Il prononça les derniers mots d’une voix claire qui dut porter fort loin, beaucoup plus loin qu’il ne le supposait, dangereusement loin dans cet air sec, aussi sonore qu’une enclume. La vieille fille mit aussitôt un doigt sur ses lèvres.

– Certes, poursuivit-il après un long silence coupé d’accès de toux, nous courons le risque d’être… Je cours le risque d’être un peu ridicule. N’importe. Les épreuves de Dieu sont ce qu’elles sont, grandes ou petites… Mon avis – il se reprit – ma volonté, mademoiselle Céleste, est de pousser jusqu’à la première maison venue, coûte que coûte. Si ma pauvre mémoire ne me trompe, il en est une pas très loin d’ici, vers la gauche. Mais y trouverons-nous du secours?

– C’est la maison de Phémie – de la sonneuse – de votre sonneuse, monsieur le curé.

– Est-elle capable d’aller donner l’éveil, d’expliquer?… Je crains de ne pouvoir prendre part aux recherches, et d’ailleurs un prêtre n’est pas un gendarme. Je ne puis qu’offrir mon secours au blessé, le cas échéant. Que dites-vous?…

La petite lampe électrique s’alluma aussi brusquement que la première fois, et sur les traits bouleversés de sa servante, le curé de Mégère put voir se dessiner une espèce de sourire.

– Dieu! dit Mlle Céleste, Phémie? Elle pourrait bien réveiller tout le canton.

II.

– Qu’est-ce que vous en dites, de notre nouveau curé, Firmin?

– Ben, monsieur le maire, un gamin, avec son air de petite fille, mais selon moi, voyez-vous, plus réfléchi qu’on ne suppose. Vous n’auriez pas dû le laisser là-haut, il n’y avait qu’à prendre notre temps.

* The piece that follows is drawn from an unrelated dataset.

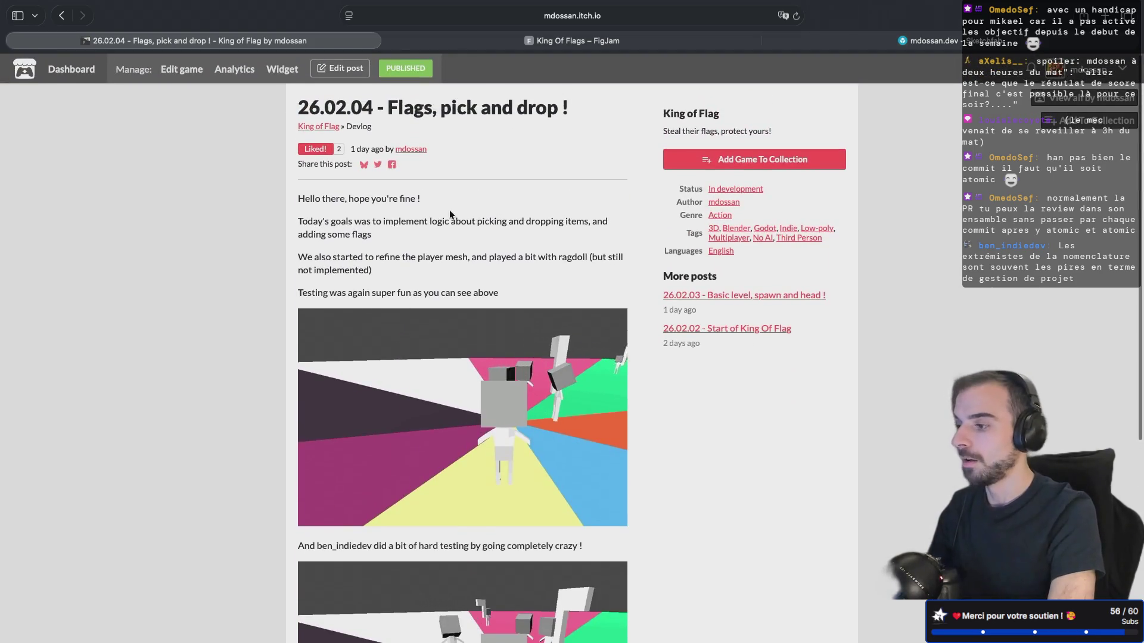
key(super+r)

Ils couraient sur la route gelée. Le claquement de leurs sabots faisait un seul roulement qu’on devait entendre là-bas, aux premières maisons du bourg. Une vague rumeur montait derrière eux.

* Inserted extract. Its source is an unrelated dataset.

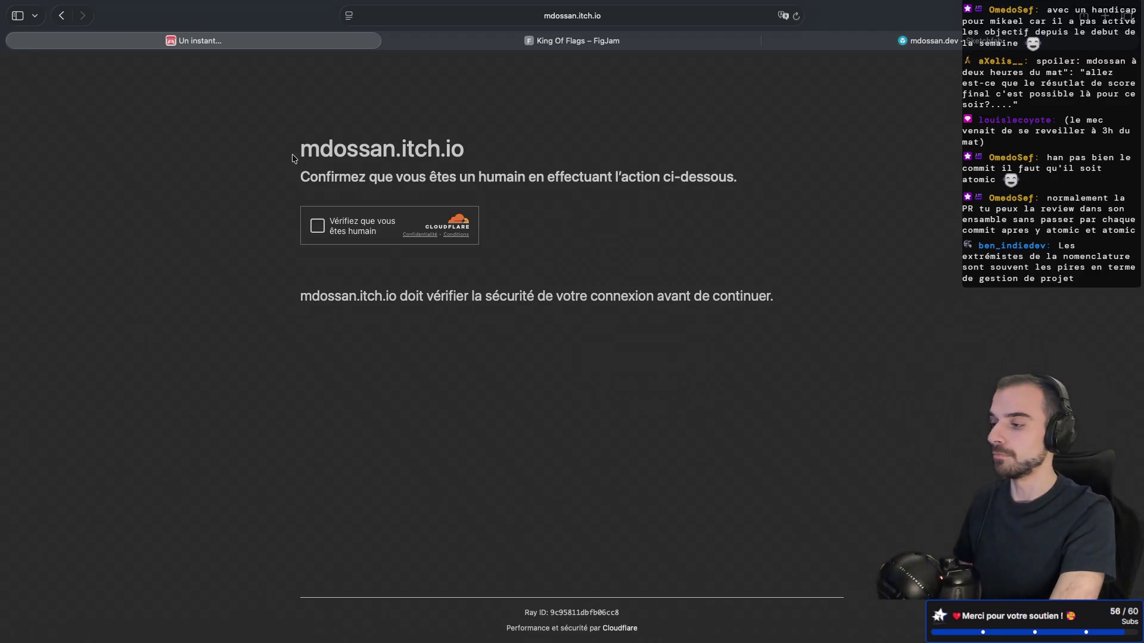
click(317, 226)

Tout Mégère savait depuis longtemps que la grande Phémie n’avait peur de rien. Cette fois encore elle n’aurait pas déçu leur attente. À peine informée par Céleste, elle dégringolait la pente de toute la vitesse de ses longues jambes et cinq minutes plus tard frappait de sa socque à la porte du maire, dont la maison un peu isolée par un vaste enclos est l’une des plus rapprochées de l’église. Le temps qu’il enfilât sa culotte, ouvrît sa fenêtre, elle avait déjà secoué la sonnette du cabaretier Mendol chez qui le vieux garde champêtre Firmin prend pension depuis la mort de sa femme, et tirait de leur lit, du même coup, les deux fils de Mme Heurtebise qu’elle retrouva une minute plus tard, ivres encore de sommeil et grognant comme des ours sur la petite place où déjà le maire, hors de lui, menaçait de boucler cette sacrée garce dans le local des pompiers, «histoire de lui apprendre à mettre par ses contes la commune sens dessus dessous». L’arrivée du curé de Mégère avait mis fin à la dispute, les quatre hommes décidant «de faire un tour là-bas, puisque aussi bien la nuit est fichue…» De l’autre côté du Mail, derrière les platanes géants, le reste du village n’a rien entendu, ne sait rien.